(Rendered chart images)
*** Block opens ***

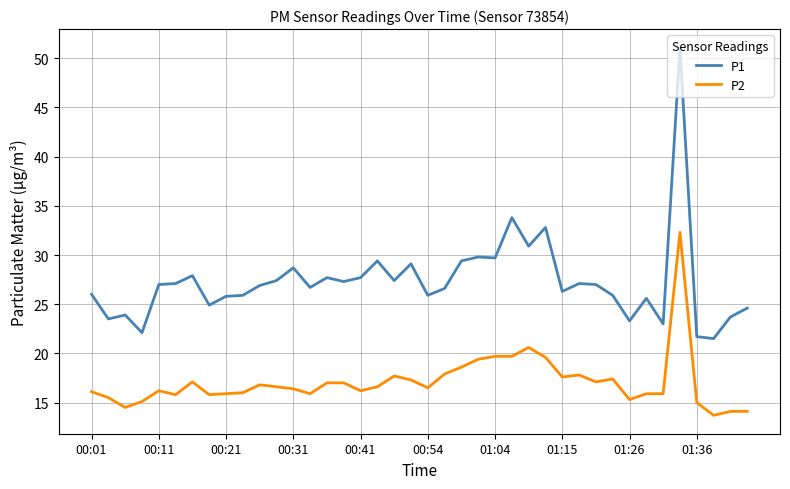

Which series has the largest total across all categories?

P1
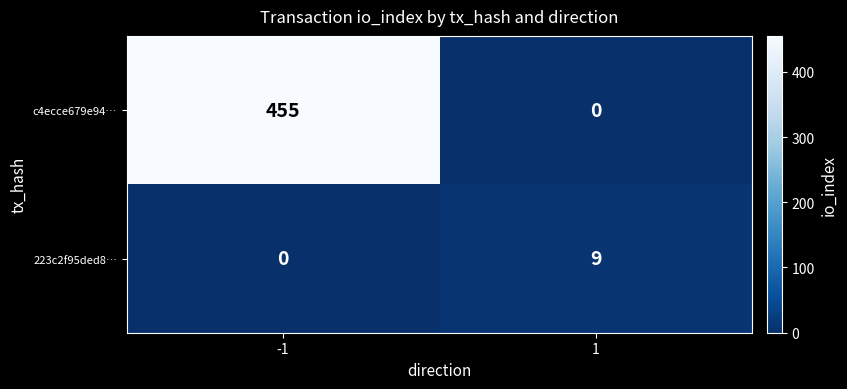

Reading left to right, list all the values displayed in this chart.

c4ecce679e94…: 455	0
223c2f95ded8…: 0	9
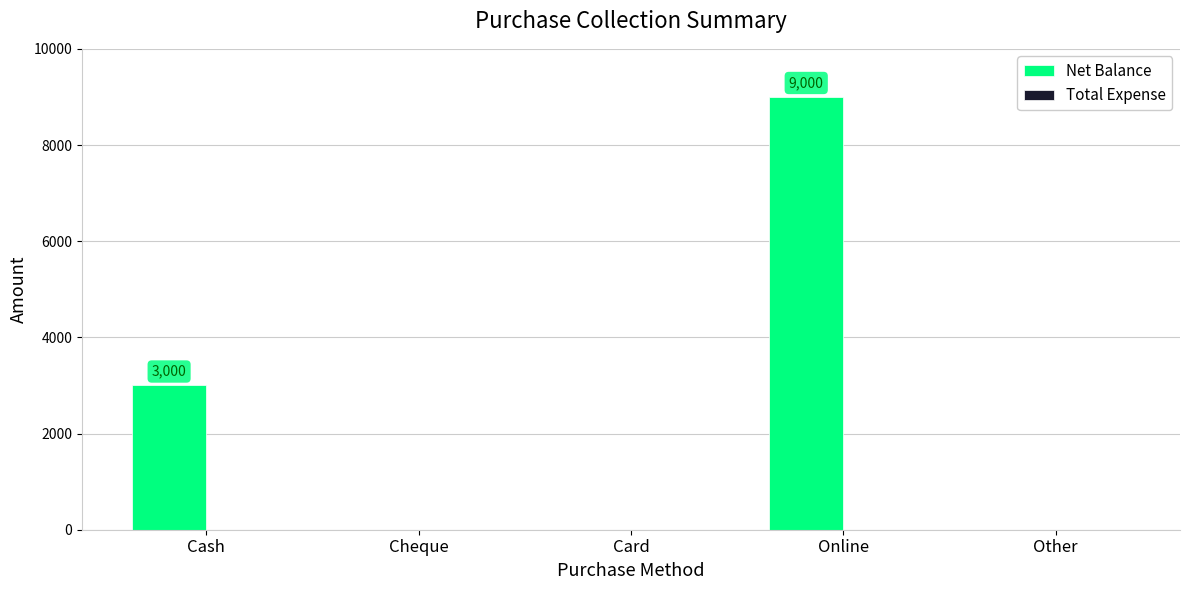

Reading right to left, what are all the values shown in this chart?

Other=0	Online=9000	Card=0	Cheque=0	Cash=3000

*** Block closes ***

§ WORK TO COMPLETE
Substitute "graph" for every "chart" in all of the entries, keeping everything else the same. Leave the pictures out of your answer.

§ WRITTEN RESPONSE
Which series has the largest total across all categories?

P1

Reading left to right, list all the values displayed in this graph.

c4ecce679e94…: 455	0
223c2f95ded8…: 0	9

Reading right to left, what are all the values shown in this graph?

Other=0	Online=9000	Card=0	Cheque=0	Cash=3000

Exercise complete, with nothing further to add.